Recent findings highlighted the emerging role of each target of the ECS to control symptoms and progression of several diseases. For this reason, it is reasonable to assume that the simultaneous modulation of more targets of the ECS might offer a safer and more effective pharmacological strategy as compared to the single target modulation.
The main objective of our research project consists in studying the role of multi-target modulators of the ECS that exerts “pro-cannabinoid” activities by acting with different mechanisms of action.
Some previous studies were performed to test the behaviour of 4-substituted and 4,5-disubstituted 1,2-dihydro-2-oxo-pyridine-3-carboxamide derivatives of general structures reported in Figure 1. These compounds showed a broad spectrum of affinity towards both CBR subtypes and some of them selectively inhibited the endocannabinoid degrading enzymes FAAH, ABHD6, ABHD12 and AEA uptake.
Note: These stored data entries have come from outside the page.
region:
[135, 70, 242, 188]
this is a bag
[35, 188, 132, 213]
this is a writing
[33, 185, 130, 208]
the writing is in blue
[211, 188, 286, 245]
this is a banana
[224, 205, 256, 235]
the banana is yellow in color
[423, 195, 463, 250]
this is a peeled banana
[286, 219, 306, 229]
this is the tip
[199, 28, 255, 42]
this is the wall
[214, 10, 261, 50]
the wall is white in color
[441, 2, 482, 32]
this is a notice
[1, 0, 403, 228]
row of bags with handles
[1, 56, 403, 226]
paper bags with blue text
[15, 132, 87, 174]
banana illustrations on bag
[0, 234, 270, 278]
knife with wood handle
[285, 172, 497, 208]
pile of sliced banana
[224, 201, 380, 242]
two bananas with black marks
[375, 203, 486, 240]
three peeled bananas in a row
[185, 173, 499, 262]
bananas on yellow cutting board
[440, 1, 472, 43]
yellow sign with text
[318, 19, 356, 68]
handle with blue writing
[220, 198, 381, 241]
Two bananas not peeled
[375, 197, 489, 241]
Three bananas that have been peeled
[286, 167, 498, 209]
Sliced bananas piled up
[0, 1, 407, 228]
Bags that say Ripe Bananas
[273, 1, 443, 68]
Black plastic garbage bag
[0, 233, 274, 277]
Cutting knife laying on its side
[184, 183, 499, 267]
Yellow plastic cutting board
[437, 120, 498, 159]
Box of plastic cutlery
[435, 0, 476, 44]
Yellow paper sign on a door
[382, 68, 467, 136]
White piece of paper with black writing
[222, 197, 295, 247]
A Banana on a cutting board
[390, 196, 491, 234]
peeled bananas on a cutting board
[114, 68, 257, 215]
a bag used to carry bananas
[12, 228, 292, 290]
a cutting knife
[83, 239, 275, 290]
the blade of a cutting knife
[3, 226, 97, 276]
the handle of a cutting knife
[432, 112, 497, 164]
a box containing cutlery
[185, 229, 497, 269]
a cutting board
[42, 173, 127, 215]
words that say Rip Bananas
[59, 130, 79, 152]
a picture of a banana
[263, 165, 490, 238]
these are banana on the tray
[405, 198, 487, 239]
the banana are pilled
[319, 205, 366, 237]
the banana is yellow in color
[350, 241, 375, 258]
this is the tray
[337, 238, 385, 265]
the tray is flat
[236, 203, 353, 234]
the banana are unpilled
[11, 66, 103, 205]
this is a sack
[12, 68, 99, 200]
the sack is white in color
The new compounds, studied during my thesis work, are characterized by substituents in 5,6 position of the pyridine nucleus and by a p-fluorobenzyl moiety at the N-1 position of the 1,2-dihydro-2-oxo-pyridine ring (R1) which was chosen on the basis of the best results obtained with the previous series. This substituent was also shifted to the oxygen in position 2 of the heterocyclic nucleus. Furthermore, they are characterized by various carboxamides in position 3. The new compounds, synthesized by the research group of Professor Clementina Manera, were evaluated for their binding affinity and functional activity for both cannabinoid receptors (CB1R, CB2R) and for their effects on the main components of the ECS (like FAAH, MAGL, ABHDs and AEA uptake), during my thesis period spent at the Biochemistry and Molecular Medicine in the University of Bern under supervision of Prof. Andrea Chicca.
The binding affinities (Ki values) of target compounds were evaluated in competitive radioligand displacement assays against [3H]CP-55,940 using membrane preparations obtained in-house from stable transfected CHO-hCB1 and CHO-hCB2 cells.
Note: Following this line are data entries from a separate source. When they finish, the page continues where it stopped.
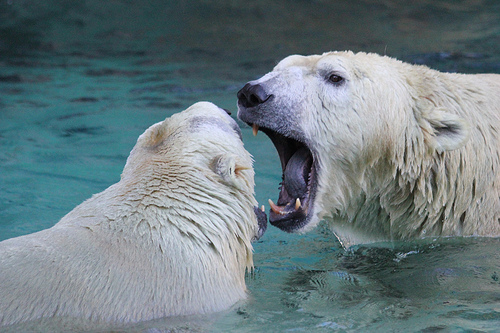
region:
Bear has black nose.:
[237, 84, 267, 121]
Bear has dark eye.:
[317, 63, 345, 93]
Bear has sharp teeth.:
[262, 193, 310, 217]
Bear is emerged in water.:
[322, 208, 472, 284]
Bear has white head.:
[349, 46, 434, 88]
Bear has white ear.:
[426, 100, 464, 147]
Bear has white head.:
[148, 116, 183, 145]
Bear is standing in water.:
[162, 235, 273, 315]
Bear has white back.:
[1, 243, 100, 276]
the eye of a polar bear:
[325, 69, 352, 87]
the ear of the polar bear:
[420, 110, 471, 152]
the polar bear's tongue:
[280, 148, 312, 195]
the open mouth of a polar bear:
[235, 110, 317, 227]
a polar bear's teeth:
[267, 195, 303, 215]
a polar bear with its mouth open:
[238, 52, 498, 242]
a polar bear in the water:
[0, 97, 254, 329]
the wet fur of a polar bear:
[369, 73, 499, 237]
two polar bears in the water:
[2, 56, 496, 330]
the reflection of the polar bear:
[278, 247, 406, 321]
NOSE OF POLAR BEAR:
[231, 79, 274, 114]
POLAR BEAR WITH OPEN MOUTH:
[229, 39, 496, 261]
The compounds which showed the most potent CBRs affinity values were investigated for their functional activity using a [35S]GTPgS assay. In order to evaluate the inhibitory potency and the selectivity on FAAH, MAGL and ABHDs, enzyme activity assays were also performed using the corresponding radiolabelled substrates to measure the amounts of hydrolytic product.
For FAAH, MAGL and AEA uptake assay the cell homogenate used in the experiments was obtained from U937 cells. Regarding ABHD12 or ABHD6 assay, the homogenate was prepared from HEK293T-ABHD12 or HEK293T-ABHD-6 respectively using non-transfected HEK293T cells as control.
All experiments were performed at least three times in triplicate.
In this master thesis all the data obtained from polypharmacological studies of these compounds are discussed and reported in detail.